— Пусть скажут спасибо, что мы не заказали лезгинку, — рассмеялся Тамерлан, когда я попросилась на свежий воздух. Очень уж душно стало в зале. А, может, я переборщила с вином. Пить хотелось, а кроме спиртного ничего под руку не попадалось. — Разнесли бы весь Рэдиссон в порыве безудержного веселья.
— А на утро все газеты сообщали бы о том, что лучшие дзюдоисты страны ночевали в обезьяннике, — закатила я глаза.
— Зато было бы что внукам рассказать, — цокнул Тамик языком и обнял меня, согревая собственным теплом.
Небо было звёздным, что для Москвы — огромная редкость. Из ресторана доносилась громкая музыка. За нами наблюдал разве что портье у входа, да и тот скорее спал на ходу.

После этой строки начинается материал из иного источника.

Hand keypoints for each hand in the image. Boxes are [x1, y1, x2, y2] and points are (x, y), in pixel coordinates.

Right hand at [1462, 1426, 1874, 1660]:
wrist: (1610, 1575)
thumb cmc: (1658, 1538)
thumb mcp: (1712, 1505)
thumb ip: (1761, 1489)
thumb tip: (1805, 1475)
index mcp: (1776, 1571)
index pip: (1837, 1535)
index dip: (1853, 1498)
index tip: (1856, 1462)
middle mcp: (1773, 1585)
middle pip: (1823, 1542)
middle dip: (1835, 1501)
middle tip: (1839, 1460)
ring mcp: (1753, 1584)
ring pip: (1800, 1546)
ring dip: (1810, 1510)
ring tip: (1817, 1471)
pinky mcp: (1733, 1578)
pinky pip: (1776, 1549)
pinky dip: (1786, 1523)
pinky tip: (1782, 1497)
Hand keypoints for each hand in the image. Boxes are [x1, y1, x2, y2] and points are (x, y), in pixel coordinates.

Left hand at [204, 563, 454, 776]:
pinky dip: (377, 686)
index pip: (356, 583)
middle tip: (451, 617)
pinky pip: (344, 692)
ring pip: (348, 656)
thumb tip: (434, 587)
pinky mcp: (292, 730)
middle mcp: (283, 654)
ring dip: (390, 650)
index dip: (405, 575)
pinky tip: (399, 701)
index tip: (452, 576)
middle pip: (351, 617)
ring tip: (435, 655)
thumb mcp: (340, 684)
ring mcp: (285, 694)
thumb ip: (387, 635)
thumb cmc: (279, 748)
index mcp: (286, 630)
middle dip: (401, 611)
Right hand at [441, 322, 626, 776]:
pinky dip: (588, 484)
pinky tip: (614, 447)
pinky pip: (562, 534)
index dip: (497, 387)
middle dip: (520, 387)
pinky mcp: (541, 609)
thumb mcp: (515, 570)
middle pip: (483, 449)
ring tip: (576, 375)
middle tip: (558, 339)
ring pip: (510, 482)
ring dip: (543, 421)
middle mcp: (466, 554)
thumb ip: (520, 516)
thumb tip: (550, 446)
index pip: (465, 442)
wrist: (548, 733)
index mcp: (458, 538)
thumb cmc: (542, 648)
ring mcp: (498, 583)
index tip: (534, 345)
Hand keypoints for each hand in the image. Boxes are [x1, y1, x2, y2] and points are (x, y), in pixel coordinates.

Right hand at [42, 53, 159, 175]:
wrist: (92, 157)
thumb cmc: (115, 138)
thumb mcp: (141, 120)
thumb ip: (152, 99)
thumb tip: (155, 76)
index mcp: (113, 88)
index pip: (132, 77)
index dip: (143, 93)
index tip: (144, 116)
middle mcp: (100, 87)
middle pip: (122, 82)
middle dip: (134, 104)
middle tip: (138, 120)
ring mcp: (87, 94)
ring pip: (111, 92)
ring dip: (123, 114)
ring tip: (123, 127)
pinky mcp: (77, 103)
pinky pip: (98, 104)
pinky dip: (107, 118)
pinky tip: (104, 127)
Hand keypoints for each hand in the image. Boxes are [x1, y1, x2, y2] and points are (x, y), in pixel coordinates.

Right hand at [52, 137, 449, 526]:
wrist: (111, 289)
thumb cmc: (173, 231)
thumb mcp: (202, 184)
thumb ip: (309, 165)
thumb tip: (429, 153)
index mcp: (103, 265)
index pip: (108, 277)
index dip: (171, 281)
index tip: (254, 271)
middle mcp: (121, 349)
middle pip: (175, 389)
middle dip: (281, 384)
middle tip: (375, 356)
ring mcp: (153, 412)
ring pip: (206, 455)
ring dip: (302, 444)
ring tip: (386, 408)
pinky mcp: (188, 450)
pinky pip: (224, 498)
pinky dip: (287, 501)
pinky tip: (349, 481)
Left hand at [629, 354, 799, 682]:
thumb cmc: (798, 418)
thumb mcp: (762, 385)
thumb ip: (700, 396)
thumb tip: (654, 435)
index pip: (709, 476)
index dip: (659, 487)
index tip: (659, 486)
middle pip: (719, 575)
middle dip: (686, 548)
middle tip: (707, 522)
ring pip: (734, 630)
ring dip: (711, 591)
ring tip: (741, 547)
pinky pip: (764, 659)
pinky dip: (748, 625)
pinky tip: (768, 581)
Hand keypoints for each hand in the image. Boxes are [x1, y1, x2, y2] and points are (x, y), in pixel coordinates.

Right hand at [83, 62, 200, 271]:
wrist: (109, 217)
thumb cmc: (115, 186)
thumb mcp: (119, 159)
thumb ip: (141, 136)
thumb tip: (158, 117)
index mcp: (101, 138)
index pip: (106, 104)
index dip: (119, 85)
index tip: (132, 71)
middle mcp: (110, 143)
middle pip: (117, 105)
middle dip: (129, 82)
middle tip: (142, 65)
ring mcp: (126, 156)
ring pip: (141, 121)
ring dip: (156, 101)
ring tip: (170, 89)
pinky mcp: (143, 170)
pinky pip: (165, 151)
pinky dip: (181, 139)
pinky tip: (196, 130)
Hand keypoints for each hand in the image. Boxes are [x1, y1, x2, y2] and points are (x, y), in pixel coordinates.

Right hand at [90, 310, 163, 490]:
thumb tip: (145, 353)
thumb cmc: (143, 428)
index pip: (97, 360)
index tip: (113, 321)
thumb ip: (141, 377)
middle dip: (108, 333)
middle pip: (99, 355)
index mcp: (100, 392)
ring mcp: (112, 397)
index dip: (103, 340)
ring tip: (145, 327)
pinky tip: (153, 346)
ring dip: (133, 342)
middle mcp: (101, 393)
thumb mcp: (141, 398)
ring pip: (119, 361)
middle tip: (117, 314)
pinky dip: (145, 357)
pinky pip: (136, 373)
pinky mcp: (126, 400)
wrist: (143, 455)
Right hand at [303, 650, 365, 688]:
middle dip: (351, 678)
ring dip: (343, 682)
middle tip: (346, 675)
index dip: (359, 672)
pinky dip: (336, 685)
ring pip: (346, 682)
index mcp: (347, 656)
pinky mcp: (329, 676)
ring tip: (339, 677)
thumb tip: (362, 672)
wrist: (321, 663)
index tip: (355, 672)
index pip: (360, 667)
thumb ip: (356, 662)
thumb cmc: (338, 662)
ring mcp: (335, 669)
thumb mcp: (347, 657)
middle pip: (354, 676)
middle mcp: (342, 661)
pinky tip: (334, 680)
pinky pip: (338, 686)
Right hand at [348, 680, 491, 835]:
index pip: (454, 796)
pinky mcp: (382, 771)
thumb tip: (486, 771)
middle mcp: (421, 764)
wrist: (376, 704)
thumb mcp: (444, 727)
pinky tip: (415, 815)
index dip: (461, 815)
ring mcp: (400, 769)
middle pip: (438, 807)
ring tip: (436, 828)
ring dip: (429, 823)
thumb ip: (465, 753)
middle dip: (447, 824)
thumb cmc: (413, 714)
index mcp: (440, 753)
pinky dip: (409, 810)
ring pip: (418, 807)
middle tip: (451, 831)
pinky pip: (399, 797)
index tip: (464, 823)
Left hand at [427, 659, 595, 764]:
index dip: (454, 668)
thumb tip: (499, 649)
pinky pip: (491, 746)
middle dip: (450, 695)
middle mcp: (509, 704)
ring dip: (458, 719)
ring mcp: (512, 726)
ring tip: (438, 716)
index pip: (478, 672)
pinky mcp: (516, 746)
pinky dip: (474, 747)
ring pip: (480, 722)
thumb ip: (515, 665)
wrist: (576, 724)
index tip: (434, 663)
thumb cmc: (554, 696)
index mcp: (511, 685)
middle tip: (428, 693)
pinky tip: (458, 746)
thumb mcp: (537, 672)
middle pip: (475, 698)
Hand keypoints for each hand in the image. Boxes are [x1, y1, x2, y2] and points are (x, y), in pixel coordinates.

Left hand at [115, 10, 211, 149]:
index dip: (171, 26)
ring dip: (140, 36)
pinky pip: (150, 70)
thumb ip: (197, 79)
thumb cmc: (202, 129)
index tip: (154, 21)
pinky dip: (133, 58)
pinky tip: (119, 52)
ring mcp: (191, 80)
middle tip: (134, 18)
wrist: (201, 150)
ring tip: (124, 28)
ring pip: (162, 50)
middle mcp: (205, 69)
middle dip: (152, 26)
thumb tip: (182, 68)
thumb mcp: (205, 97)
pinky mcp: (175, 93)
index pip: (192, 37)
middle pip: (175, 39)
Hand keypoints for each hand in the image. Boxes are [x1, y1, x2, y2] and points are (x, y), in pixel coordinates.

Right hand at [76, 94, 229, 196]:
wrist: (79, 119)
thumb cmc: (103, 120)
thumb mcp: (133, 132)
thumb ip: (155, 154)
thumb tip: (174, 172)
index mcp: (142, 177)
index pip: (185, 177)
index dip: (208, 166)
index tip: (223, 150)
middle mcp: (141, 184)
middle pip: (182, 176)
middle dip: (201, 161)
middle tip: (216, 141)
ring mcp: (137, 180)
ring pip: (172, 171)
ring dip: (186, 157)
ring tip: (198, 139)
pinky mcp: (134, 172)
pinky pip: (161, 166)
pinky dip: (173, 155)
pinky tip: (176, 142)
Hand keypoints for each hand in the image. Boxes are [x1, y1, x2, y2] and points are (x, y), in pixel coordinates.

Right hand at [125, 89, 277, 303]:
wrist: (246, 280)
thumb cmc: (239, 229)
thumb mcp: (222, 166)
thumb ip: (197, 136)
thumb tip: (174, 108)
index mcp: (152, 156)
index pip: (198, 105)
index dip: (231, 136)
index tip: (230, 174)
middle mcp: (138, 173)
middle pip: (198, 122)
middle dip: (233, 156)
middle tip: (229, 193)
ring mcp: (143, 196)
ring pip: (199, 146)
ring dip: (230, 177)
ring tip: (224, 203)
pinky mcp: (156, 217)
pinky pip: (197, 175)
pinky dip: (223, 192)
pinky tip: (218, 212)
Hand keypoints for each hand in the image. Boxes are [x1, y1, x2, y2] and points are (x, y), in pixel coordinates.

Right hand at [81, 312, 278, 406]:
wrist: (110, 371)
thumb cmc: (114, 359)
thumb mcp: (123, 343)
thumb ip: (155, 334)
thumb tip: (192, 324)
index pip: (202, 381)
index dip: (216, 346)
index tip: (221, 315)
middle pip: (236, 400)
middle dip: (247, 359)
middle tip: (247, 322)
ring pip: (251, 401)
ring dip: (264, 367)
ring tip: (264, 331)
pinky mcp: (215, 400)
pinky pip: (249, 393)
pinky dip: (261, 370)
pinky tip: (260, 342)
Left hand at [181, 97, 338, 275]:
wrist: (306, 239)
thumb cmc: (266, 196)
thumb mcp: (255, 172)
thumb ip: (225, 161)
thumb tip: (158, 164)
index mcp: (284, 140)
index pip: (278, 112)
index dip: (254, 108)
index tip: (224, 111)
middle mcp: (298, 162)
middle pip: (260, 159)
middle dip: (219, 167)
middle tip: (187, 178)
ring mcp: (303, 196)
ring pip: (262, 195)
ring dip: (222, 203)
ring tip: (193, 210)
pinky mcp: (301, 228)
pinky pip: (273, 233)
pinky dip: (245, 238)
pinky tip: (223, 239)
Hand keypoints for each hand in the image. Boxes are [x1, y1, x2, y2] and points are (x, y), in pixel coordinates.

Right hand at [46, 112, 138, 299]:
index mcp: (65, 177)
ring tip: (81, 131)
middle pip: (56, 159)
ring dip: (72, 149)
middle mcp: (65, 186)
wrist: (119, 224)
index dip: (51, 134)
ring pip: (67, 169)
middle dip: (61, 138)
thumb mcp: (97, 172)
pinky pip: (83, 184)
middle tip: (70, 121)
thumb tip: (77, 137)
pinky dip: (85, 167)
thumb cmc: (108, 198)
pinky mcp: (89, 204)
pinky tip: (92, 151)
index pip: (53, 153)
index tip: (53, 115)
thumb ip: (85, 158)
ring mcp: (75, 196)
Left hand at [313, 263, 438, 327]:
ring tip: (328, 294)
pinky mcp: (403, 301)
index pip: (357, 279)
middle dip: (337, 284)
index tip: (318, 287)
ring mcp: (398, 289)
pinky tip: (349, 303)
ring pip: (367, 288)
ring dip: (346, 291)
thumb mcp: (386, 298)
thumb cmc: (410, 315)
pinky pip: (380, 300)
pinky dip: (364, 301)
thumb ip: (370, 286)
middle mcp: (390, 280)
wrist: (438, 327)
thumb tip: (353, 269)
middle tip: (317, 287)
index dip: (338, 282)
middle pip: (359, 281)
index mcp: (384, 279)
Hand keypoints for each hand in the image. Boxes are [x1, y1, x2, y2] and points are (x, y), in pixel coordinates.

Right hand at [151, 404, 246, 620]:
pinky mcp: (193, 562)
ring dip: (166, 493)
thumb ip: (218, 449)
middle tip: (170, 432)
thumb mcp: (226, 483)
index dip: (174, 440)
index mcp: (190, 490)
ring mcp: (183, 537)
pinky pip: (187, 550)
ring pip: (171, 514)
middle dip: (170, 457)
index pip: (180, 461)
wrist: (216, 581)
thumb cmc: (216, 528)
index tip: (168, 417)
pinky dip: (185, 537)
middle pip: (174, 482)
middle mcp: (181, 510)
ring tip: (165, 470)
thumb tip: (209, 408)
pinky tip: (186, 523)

Я прижалась к Тамерлану плотнее и зажмурилась от удовольствия. Такой большой, сильный, горячий и… мой. Разве так бывает? Чтобы от одного присутствия мужчины хотелось улыбаться, петь и танцевать. Чтобы от одного его сообщения настроение на весь день становилось прекрасным? Он мне говорил: "Моя малышка", а мне и спорить не хотелось. Малышка я и есть, когда рядом он — весь из себя такой мускулистый и непоколебимый.
— Чего бы тебе сейчас хотелось? — внезапно спросил Одуев. — Чего угодно. Может, какое-то украшение или отпуск на Сейшельских островах?
— Клубники, — честно ответила я. — С шоколадом и холодным шампанским.
— Обожаю тебя, — он потёрся носом об мою шею. — Я предлагаю брюллики или поездку в любую точку земли, а ты в ответ: "Клубнику хочу"... Будет тебе и клубника, и шоколад, и шампанское. "Кристалл" подойдёт?
Я пожала плечами. Меньшее от Тамика ожидать и не стоило, но по сути на название мне было наплевать. Хоть Cristal, хоть Moet — один чёрт разницу не почувствую.
— Хочется сказать что-то вроде "Ты мой личный сорт героина", но я и так себя чувствую идиотом, — Одуев прикусил мочку моего уха. — Влюблённым по самые помидоры идиотом.
От слов Тамика закружилась голова. Я дышать перестала из-за переизбытка эмоций.
"Так не бывает", — завопил внутренний голос громче прежнего.
"Помолчи, — шикнуло на него сердце. — Я верю. Я чувствую".
— Тогда нас таких двое, — вполголоса призналась я.
Но он услышал. Не мог не услышать. Иначе не развернул бы меня лицом к себе и не приник бы губами к моим губам.
Целоваться с Одуевым всегда было сладко, но этот поцелуй казался особенным. Терпким, как дорогое вино. Пробирающим до мурашек. Из меня как будто сердце вынули и сжали в кулак. Оно мне больше не принадлежало. Билось в том ритме, какой нужен Одуеву. Принадлежало ему целиком и полностью.